__Assignment__.
The text below on unusually structured novels describes Cloud Atlas. List the six characters it connects to that book's six stories, each with the time period the text gives.

══ Document text ══

Stories are funny things. Character, setting, and plot get all twisted together to create something magical, capable of transporting the reader out of the present and into some fictional place of curious make-believe. It’s a fickle process, too. Books that shouldn’t work can sometimes turn out to be biggest craze of the season. Other times, an author can do everything right–taking due care with the plot, the characters, the setting–only for it to fall apart when brought together.
When the art of storytelling takes on a mystique of its own, the process just as magical and curious as the product itself, it is perhaps no wonder that some might wish to make a case study out of it. From those case studies, we get the likes of Cloud Atlas (David Mitchell), Starless Sea (Erin Morgenstern), and If on a Winter’s Night a Traveler (Italo Calvino), the last of which was the spark for this idea.
In this post, we’ll discuss the structural format of the above books. We’ll consider what conclusions can be reached about storytelling as a result of the abnormal format, and what these conclusions might tell us about the art of storytelling even for books that are told in their more traditional, straightforward form. Warning: spoilers abound. If you’re not planning on reading these books, or if you have already, you should be fine, but I will be discussing overall themes, and that will include at least a few major spoilers.

Book Overviews
Starless Sea follows Zachary Rawlins, who stumbles across a book of short stories and is surprised to find that one of them is about a scene of his own life, on that no one else could possibly know about. This leads him on a quest to the Starless Sea, a fantastical place full of magic and mystery, pirates and star-crossed lovers… the place in which all stories come from. The book is divided into six parts, and in addition to the overall narrative, each part offers snippets of a fictional book of stories, many of which seem to be of a fantastical nature until later on in the story, where their relevance is revealed.
In a similar vein, If on a Winter’s Night a Traveler involves a Reader who opens up a new book only to find that, halfway through, the story ends abruptly. From there, the Reader finds himself on a bizarre quest that keeps leading him to half-finished manuscripts rather than the finished ends to the books he started reading before. The book is divided into twelve chapters and ten short stories, the latter of which are the half-finished manuscripts that the Reader gets his hands on.
Then, finally, Cloud Atlas: considering the way that lives can be connected to one another, it is broken up into eleven parts, six stories that are sandwiched together. There is the journal of Adam Ewing from the 1800s (roughly), letters written by Robert Frobisher in 1931, a fictionalized murder mystery written by Luisa Rey from 1975, a comical recounting of Timothy Cavendish’s adventures in 2012, an interview with an errant “fabricant” by the name of Sonmi-451 in 2044, and, finally, an orated recounting by Zachry of his own adventures in what was dubbed “106 post fall.” After Zachry’s story is concluded, the first halves of the previous stories unfold in reverse order, connecting them all.

═══
══ Extracted information ══

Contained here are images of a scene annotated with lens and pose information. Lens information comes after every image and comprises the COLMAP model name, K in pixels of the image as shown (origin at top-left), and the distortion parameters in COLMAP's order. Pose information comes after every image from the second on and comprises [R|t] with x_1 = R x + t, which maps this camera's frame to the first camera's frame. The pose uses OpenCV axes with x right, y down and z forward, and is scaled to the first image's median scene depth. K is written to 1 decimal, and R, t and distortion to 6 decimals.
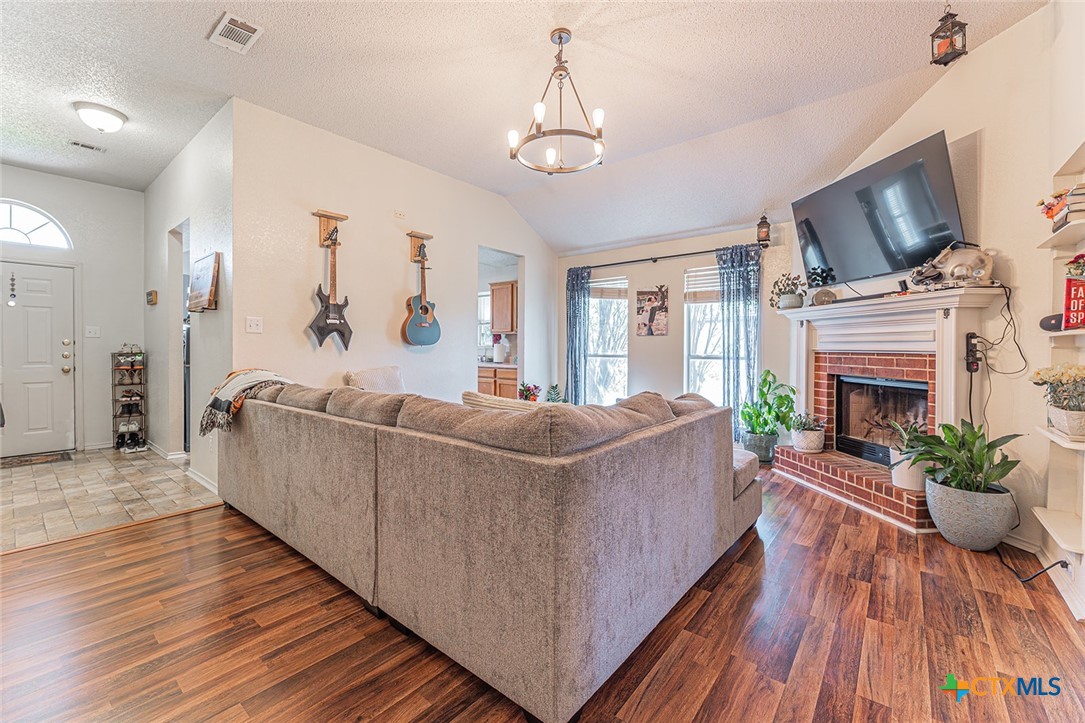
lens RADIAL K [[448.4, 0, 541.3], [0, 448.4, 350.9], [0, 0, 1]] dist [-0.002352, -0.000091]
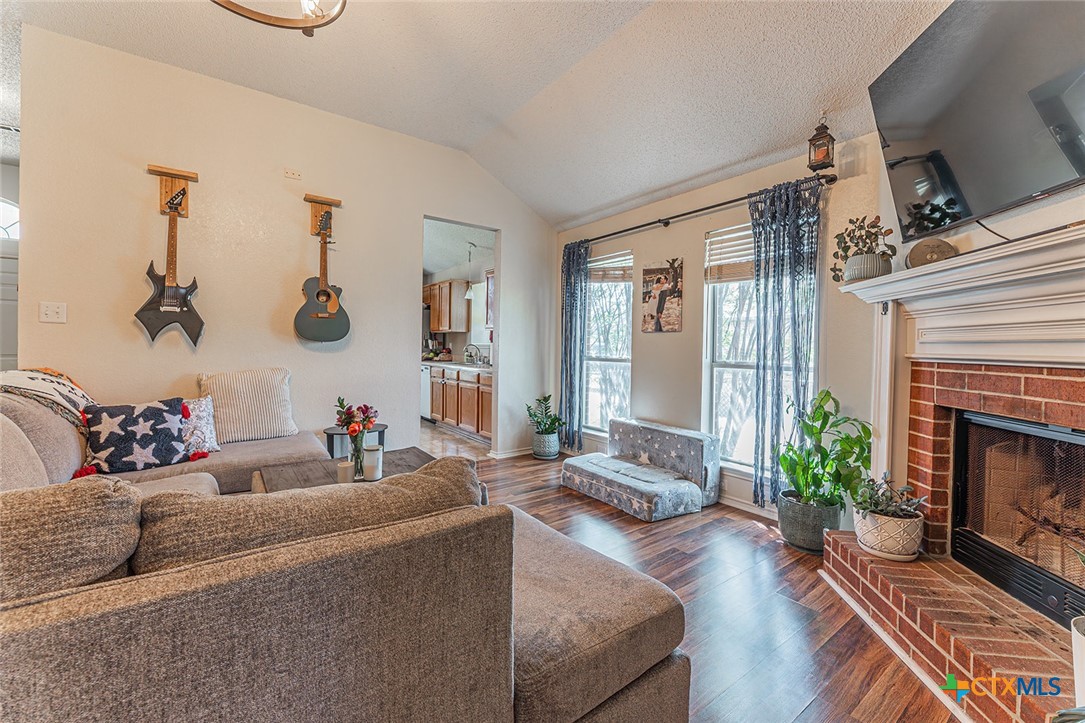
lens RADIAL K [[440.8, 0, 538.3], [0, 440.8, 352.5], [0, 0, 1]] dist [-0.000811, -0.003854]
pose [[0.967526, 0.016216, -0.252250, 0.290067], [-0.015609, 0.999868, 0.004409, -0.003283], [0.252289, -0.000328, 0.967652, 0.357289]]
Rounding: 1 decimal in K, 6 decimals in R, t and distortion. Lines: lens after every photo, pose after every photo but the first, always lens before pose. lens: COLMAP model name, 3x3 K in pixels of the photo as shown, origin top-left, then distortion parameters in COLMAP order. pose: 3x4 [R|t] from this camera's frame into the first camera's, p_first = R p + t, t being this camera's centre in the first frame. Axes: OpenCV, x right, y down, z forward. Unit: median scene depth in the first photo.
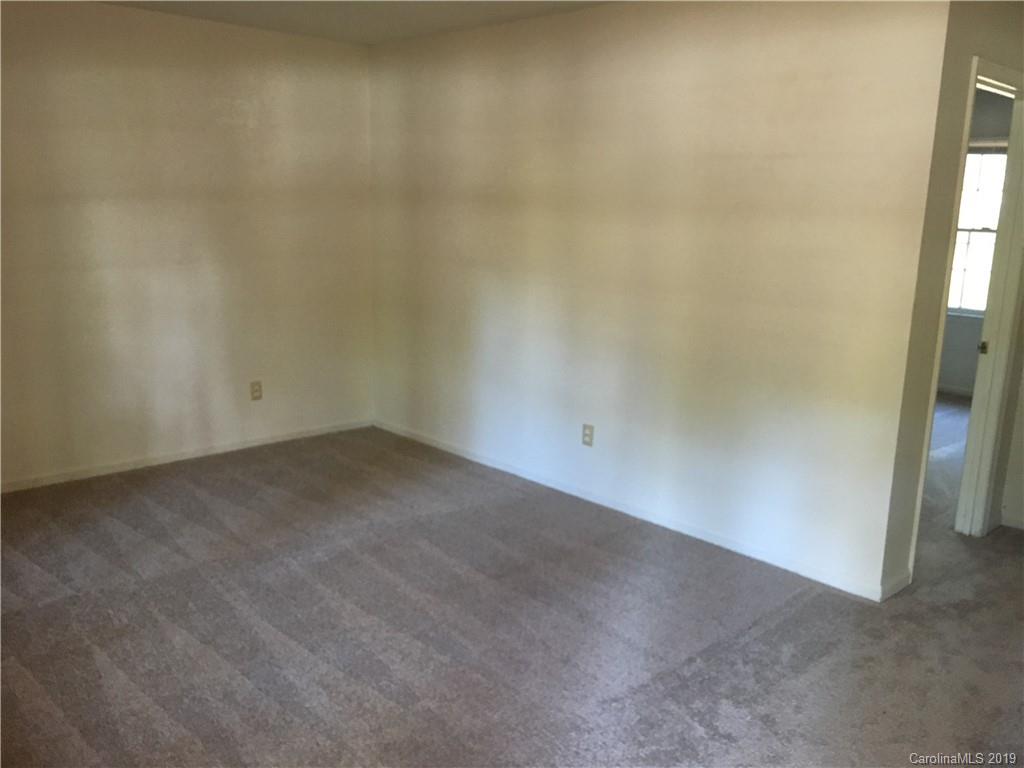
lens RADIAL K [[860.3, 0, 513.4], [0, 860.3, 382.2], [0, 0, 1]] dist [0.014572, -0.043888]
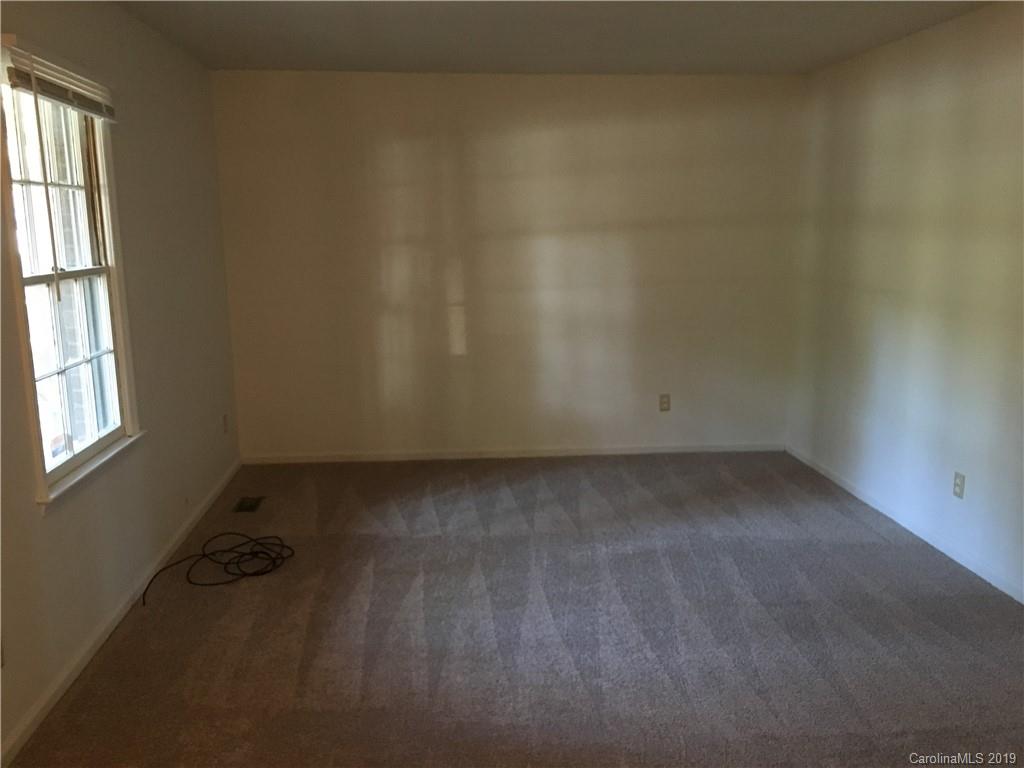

═══

__Solution to this exercise__.
- Adam Ewing: the 1800s (roughly)
- Robert Frobisher: 1931
- Luisa Rey: 1975
- Timothy Cavendish: 2012
- Sonmi-451: 2044
- Zachry: "106 post fall"